Ce rendez-vous du 15 mars risque de se dérouler dans un contexte très tendu, après le meurtre, ce week-end, d’une famille de colons juifs en Cisjordanie, attribué à un Palestinien toujours en fuite. Le premier ministre israélien Benyamin Netanyahou a promis des représailles, même si l’Autorité palestinienne a condamné cet acte.
De fait, le quotidien israélien Haaretz rapportait récemment que l’armée israélienne, alarmée par les révolutions tunisienne et égyptienne, élaborait des plans pour faire face à de possibles mouvements de masse, non violents et durables, parmi les Palestiniens : une « troisième intifada », expression qui commence à faire son chemin dans les esprits, en référence aux soulèvements palestiniens des années 80 et du début des années 2000.
C’était avant le meurtre de la colonie d’Itamar, qui montre que les menaces peuvent être nouvelles, ou anciennes.

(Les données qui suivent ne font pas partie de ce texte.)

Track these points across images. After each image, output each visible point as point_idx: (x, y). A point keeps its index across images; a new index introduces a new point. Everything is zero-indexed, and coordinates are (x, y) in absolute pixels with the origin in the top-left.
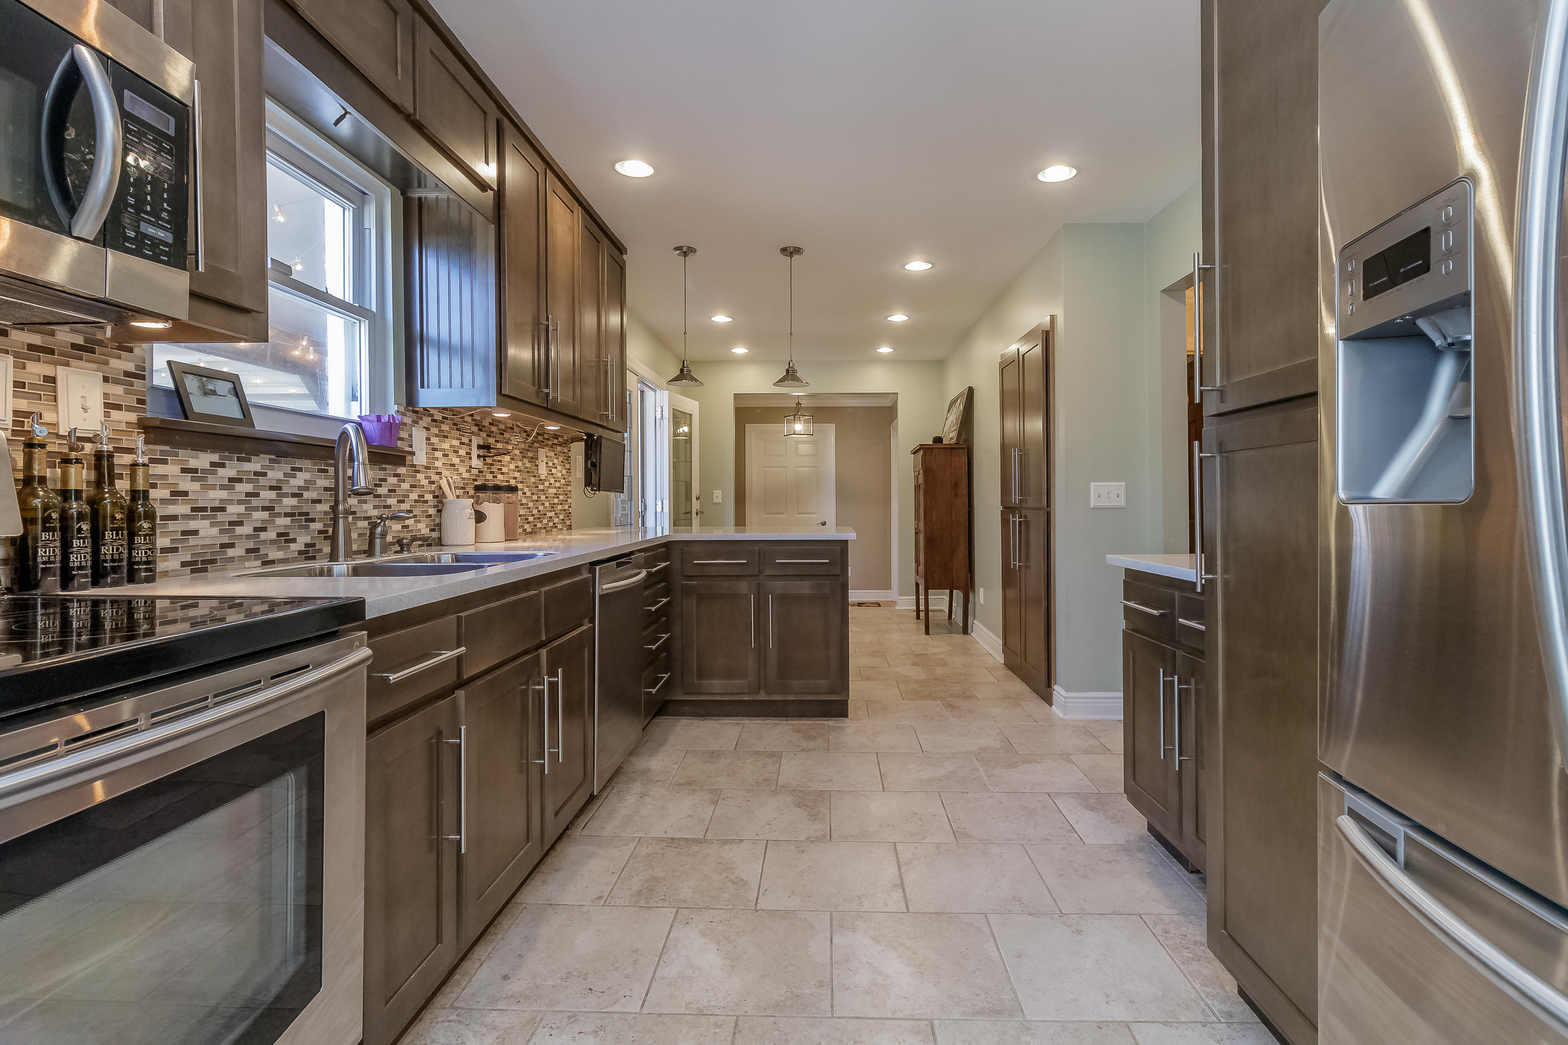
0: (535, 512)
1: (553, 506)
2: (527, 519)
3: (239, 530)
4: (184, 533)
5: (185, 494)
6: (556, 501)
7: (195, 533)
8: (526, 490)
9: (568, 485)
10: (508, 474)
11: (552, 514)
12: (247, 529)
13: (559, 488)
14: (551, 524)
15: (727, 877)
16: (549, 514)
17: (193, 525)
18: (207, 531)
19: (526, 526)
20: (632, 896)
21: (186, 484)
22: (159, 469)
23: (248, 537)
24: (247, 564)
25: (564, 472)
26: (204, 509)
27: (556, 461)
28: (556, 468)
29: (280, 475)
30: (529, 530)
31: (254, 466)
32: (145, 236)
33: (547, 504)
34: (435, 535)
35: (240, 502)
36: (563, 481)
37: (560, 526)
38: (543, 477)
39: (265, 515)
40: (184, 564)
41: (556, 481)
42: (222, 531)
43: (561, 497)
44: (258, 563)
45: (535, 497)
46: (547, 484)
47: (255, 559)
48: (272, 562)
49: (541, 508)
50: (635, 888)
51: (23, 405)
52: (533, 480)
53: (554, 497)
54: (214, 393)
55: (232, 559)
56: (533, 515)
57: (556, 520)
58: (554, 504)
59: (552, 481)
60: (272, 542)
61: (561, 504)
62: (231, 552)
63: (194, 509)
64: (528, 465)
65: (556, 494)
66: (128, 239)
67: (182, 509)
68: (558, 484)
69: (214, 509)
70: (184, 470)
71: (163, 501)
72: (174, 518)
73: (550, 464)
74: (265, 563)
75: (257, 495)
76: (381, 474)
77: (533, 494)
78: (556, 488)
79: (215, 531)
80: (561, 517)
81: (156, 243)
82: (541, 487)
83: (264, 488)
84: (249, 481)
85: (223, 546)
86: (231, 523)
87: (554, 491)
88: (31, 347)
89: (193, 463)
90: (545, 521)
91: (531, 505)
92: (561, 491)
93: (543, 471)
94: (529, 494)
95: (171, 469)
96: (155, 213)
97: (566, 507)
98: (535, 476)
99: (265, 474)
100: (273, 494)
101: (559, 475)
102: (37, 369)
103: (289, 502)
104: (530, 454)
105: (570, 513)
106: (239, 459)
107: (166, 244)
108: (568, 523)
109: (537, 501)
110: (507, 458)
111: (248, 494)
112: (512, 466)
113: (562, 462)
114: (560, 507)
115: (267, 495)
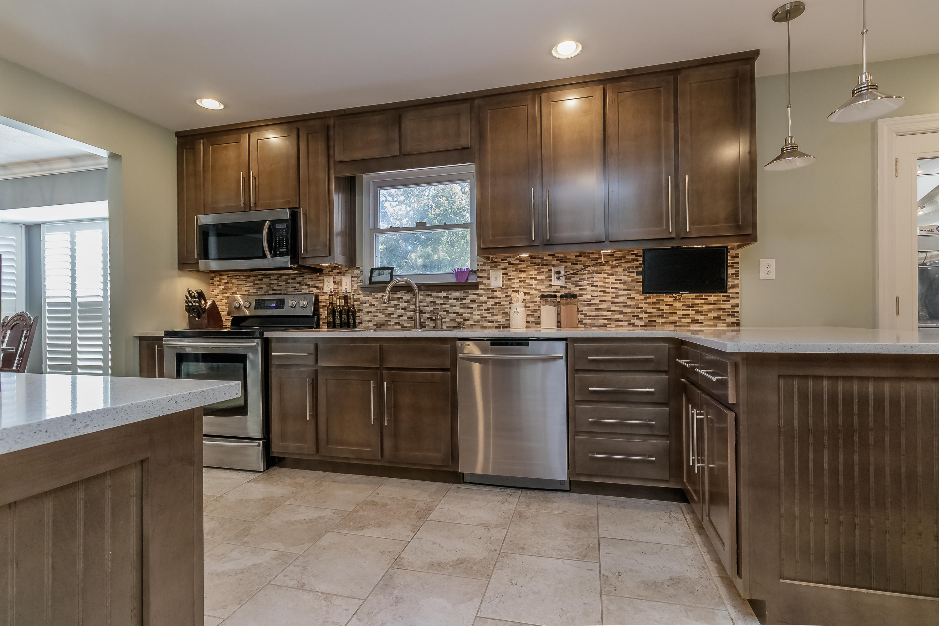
3: (392, 316)
4: (374, 316)
5: (374, 305)
7: (377, 316)
12: (395, 316)
17: (377, 314)
18: (381, 316)
21: (374, 302)
22: (367, 298)
23: (396, 318)
24: (395, 327)
26: (380, 309)
29: (409, 298)
31: (398, 295)
32: (281, 252)
39: (403, 311)
40: (374, 325)
42: (386, 316)
44: (400, 327)
47: (398, 326)
48: (406, 327)
51: (336, 286)
54: (383, 274)
55: (390, 325)
60: (405, 320)
62: (389, 323)
63: (377, 310)
66: (278, 254)
67: (373, 309)
69: (383, 309)
70: (374, 298)
71: (368, 308)
72: (371, 312)
74: (402, 327)
75: (399, 305)
76: (466, 294)
79: (384, 316)
81: (283, 252)
83: (402, 302)
84: (396, 300)
85: (386, 321)
86: (389, 314)
88: (338, 273)
89: (376, 296)
95: (370, 298)
96: (283, 246)
99: (402, 298)
100: (406, 304)
102: (338, 278)
103: (412, 307)
105: (736, 312)
107: (285, 252)
111: (395, 305)
115: (403, 305)
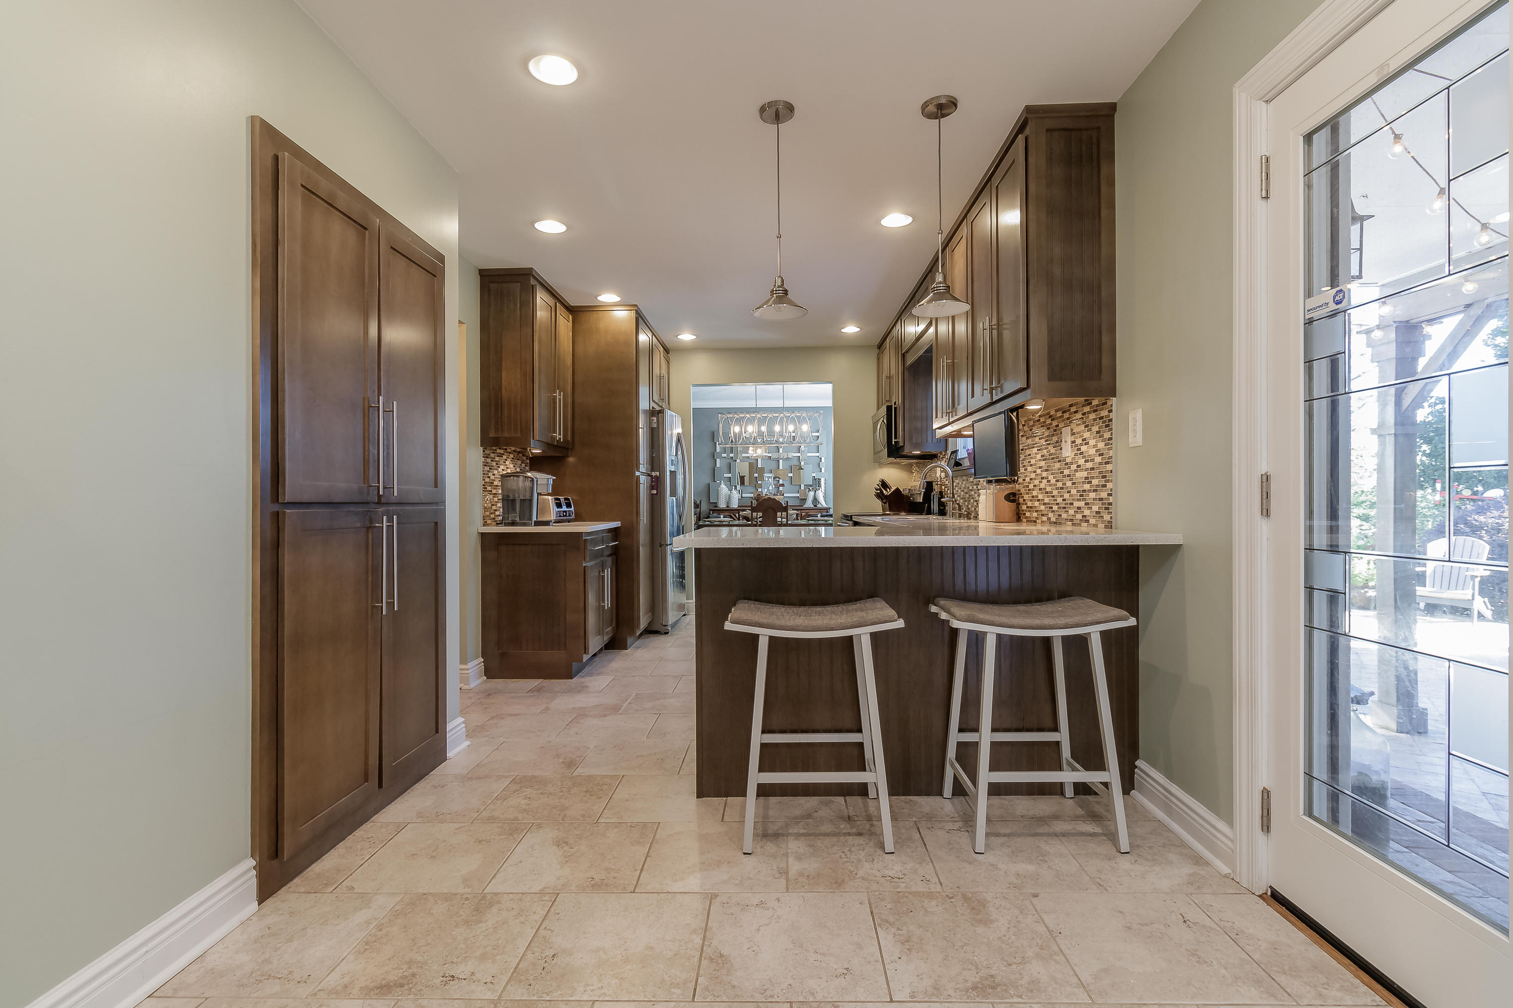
0: (1060, 500)
1: (1082, 494)
2: (1051, 508)
6: (1087, 487)
8: (1051, 477)
9: (1107, 463)
10: (1035, 464)
11: (1082, 504)
13: (1092, 469)
14: (1079, 516)
16: (1076, 504)
19: (1051, 515)
25: (1101, 445)
27: (1087, 435)
28: (1087, 444)
30: (1053, 519)
33: (1074, 491)
36: (1098, 459)
37: (1092, 521)
38: (1069, 460)
41: (1086, 461)
43: (1095, 482)
45: (1060, 484)
46: (1074, 467)
49: (1066, 496)
52: (1058, 465)
53: (1083, 483)
56: (1057, 504)
57: (1087, 512)
58: (1084, 491)
59: (1081, 462)
61: (1095, 491)
64: (1053, 451)
65: (1086, 478)
68: (1090, 465)
73: (1079, 441)
77: (1057, 481)
78: (1086, 470)
80: (1095, 508)
82: (1066, 472)
87: (1085, 474)
90: (1071, 512)
91: (1055, 493)
92: (1095, 473)
93: (1068, 452)
94: (1053, 481)
97: (1104, 495)
98: (1059, 461)
101: (1092, 451)
104: (1055, 439)
105: (1110, 504)
108: (1107, 517)
109: (1062, 488)
110: (1035, 450)
112: (1039, 457)
113: (1098, 432)
114: (1092, 495)
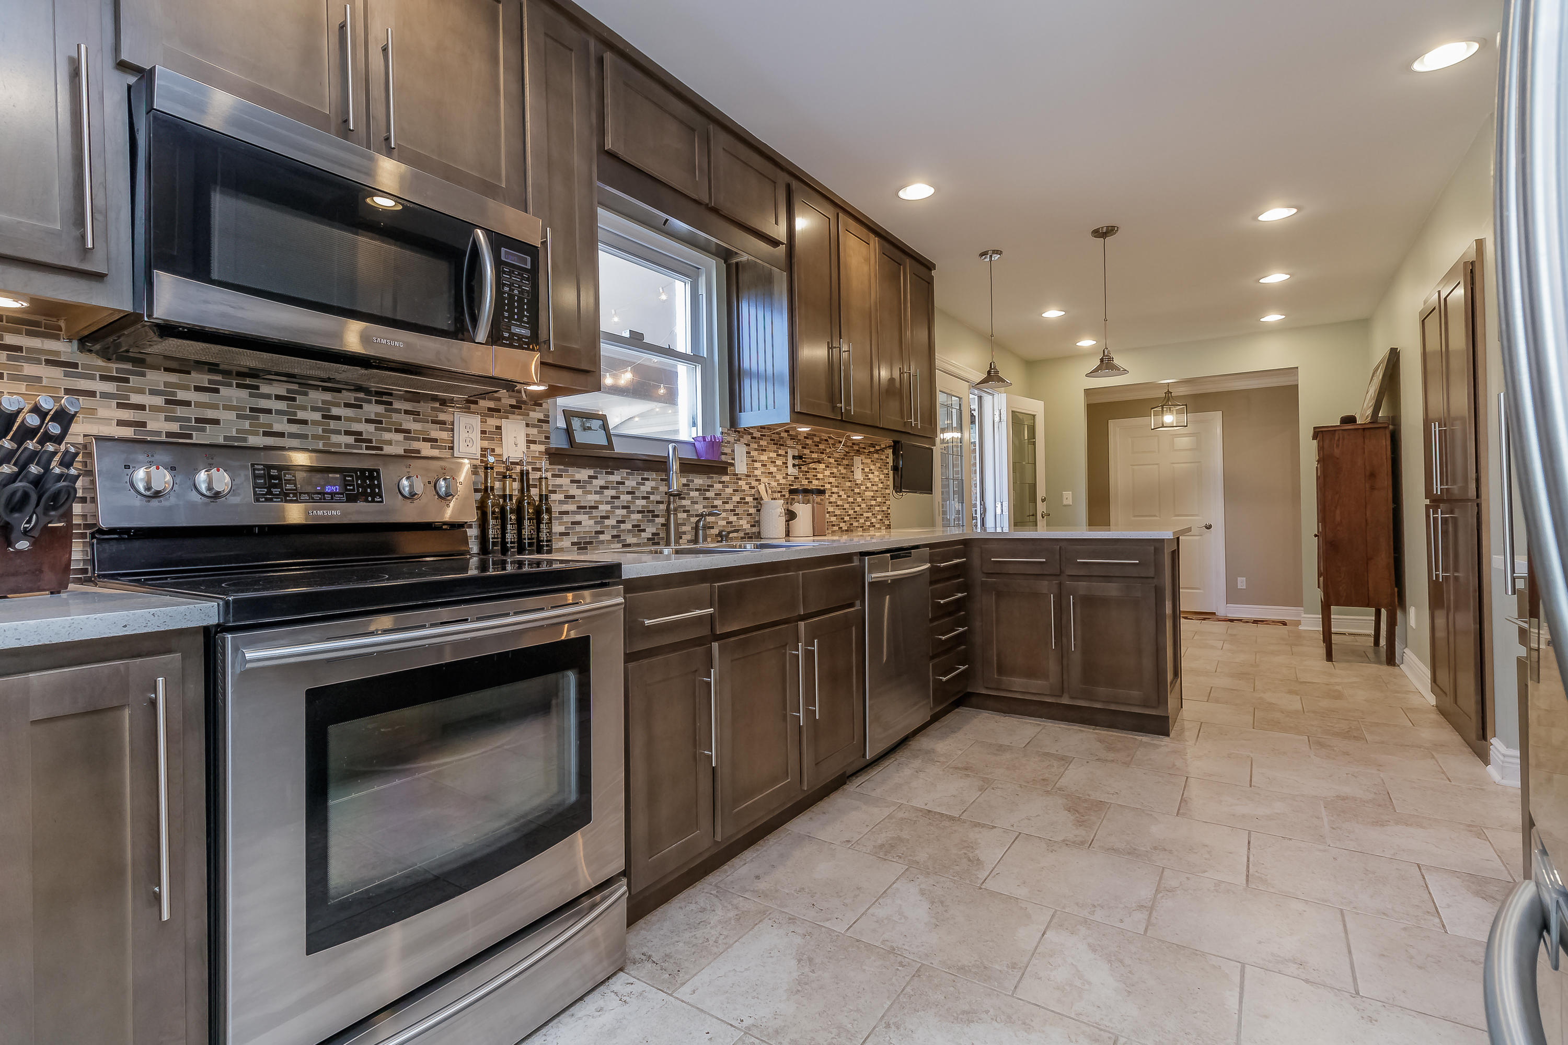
0: (851, 512)
1: (870, 507)
2: (843, 519)
3: (607, 522)
4: (573, 523)
5: (573, 497)
6: (873, 503)
7: (579, 523)
8: (841, 493)
9: (886, 489)
10: (823, 479)
11: (870, 514)
12: (611, 522)
13: (877, 491)
14: (868, 523)
15: (965, 854)
16: (865, 515)
17: (578, 518)
18: (587, 523)
19: (842, 525)
20: (874, 847)
21: (574, 491)
22: (558, 481)
23: (613, 527)
24: (613, 546)
25: (882, 477)
26: (585, 507)
27: (872, 467)
28: (873, 473)
29: (634, 484)
30: (845, 528)
31: (616, 478)
32: (515, 334)
33: (863, 506)
34: (755, 530)
35: (607, 503)
36: (881, 485)
37: (877, 526)
38: (859, 482)
39: (624, 512)
40: (573, 544)
41: (873, 485)
42: (596, 523)
43: (879, 500)
44: (620, 545)
45: (851, 500)
46: (863, 488)
47: (618, 543)
48: (629, 545)
49: (857, 509)
50: (880, 842)
51: (486, 444)
52: (848, 484)
53: (871, 500)
54: (590, 428)
55: (602, 542)
56: (849, 515)
57: (874, 520)
58: (872, 505)
59: (869, 485)
60: (629, 531)
61: (879, 506)
62: (602, 537)
63: (579, 507)
64: (844, 471)
65: (872, 497)
66: (505, 338)
67: (571, 507)
68: (875, 488)
69: (591, 507)
70: (572, 482)
71: (561, 502)
72: (567, 513)
73: (867, 470)
74: (624, 546)
75: (618, 498)
76: (709, 482)
77: (849, 497)
78: (873, 491)
79: (592, 522)
80: (879, 517)
81: (521, 337)
82: (857, 490)
83: (623, 493)
84: (613, 488)
85: (597, 533)
86: (602, 517)
87: (872, 494)
88: (490, 409)
89: (578, 477)
90: (862, 521)
91: (846, 506)
92: (878, 494)
93: (859, 476)
94: (844, 496)
95: (564, 481)
96: (520, 320)
97: (885, 508)
98: (850, 481)
99: (623, 483)
100: (629, 497)
101: (877, 479)
102: (492, 422)
103: (641, 503)
104: (845, 462)
105: (889, 514)
106: (607, 473)
107: (527, 337)
108: (887, 522)
109: (852, 503)
110: (822, 466)
111: (613, 497)
112: (827, 473)
113: (880, 468)
114: (877, 508)
115: (625, 498)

Mais, on le voit, il n’y a pas un pouce du monde arabe qui échappe aujourd’hui à la vague protestataire née du geste de Mohamed Bouazizi à Sidi Bouzid, cette obscure bourgade tunisienne devenue le point de départ d’un mouvement historique dont nul ne peut prédire, à ce stade, quand elle s’arrêtera, et à quoi ressemblera le paysage du monde arabe une fois la situation stabilisée.